Around the room, countless scabbards were emptied. The sound of steel being drawn filling the air like sibilant applause.
“The ‘boy’ and I might both die,” she said. “But not before you go to your own earth.”
Relothian held on for several more moments, then let him go. Sutter wasted no time. He climbed past the king to stand in front of the Throne of Bones. “You are all guilty,” he cried out, sweeping his arm in accusation.
“You connive in chicken coops. You fail to question the poor judgment of your generals. You barter with the lives of the fatherless!”
Sutter looked around the room, feeling a bounty of indignation. “Even if this boy Mikel is lying, you’re guilty. Because what else do you fight for if not to preserve his childhood? You march to battle but have forgotten the reason for war. It’s not the glory of your parade yard, or the manors you live in, or even the reverence you show for dead kings.” Sutter slammed a fist down on the arm of the throne, rattling the bones.

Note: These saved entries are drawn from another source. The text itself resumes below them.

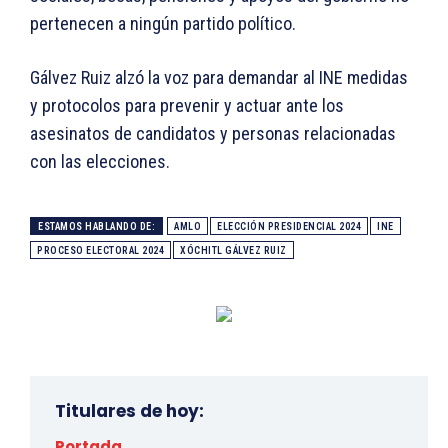
pertenecen a ningún partido político.
Gálvez Ruiz alzó la voz para demandar al INE medidas
y protocolos para prevenir y actuar ante los
asesinatos de candidatos y personas relacionadas
con las elecciones.
ESTAMOS HABLANDO DE:
AMLO
ELECCIÓN PRESIDENCIAL 2024
INE
PROCESO ELECTORAL 2024
XÓCHITL GÁLVEZ RUIZ
Titulares de hoy:
Portada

Relothian spun around toward him. “You disrespect our fathers!” He pointed at the throne. “And what are you, boy? Messenger? Sedagin?… Rootdigger. And bearing the mark of the Draethmorte!” The king’s gaze narrowed, questioning.
“He’s Quietgiven,” Thalia broke in, her voice shrill and accusing. “It makes sense now. The plot is his. How clever to turn it on us, and make us believe that House Relothian would betray its king. Take him!”
More than a dozen men moved fast on Sutter, their weapons drawn. Mira took a few quick steps to get to his side.
The king’s narrow, confused stare remained fixed on Sutter as the leaders of his army flowed around him toward the throne. In the last seconds before their swords met, Yenola slipped between Sutter and the encroaching mob.
“It’s true!” she screamed. “Thalia and General Marston have conspired to dethrone my brother. Most of Marston’s generals are part of their scheme. Even I…” She shifted to look at Sutter. “I came to you at their bidding, to learn who you were, what you were here for.” She lowered her eyes. “I’m sorry, Sutter. But the children … I didn’t know about that.”
Distaste and anger filled him. He’d shared her bed. Been duped by her artful lovemaking.
Yenola didn’t linger on the revelation, and turned back to the men poised to seize them. “They told me that we could have peace with Nallan. But they said the king was too mired in his war. Too enamored of his gearsmiths to see new ways. And so they prepared to replace him.”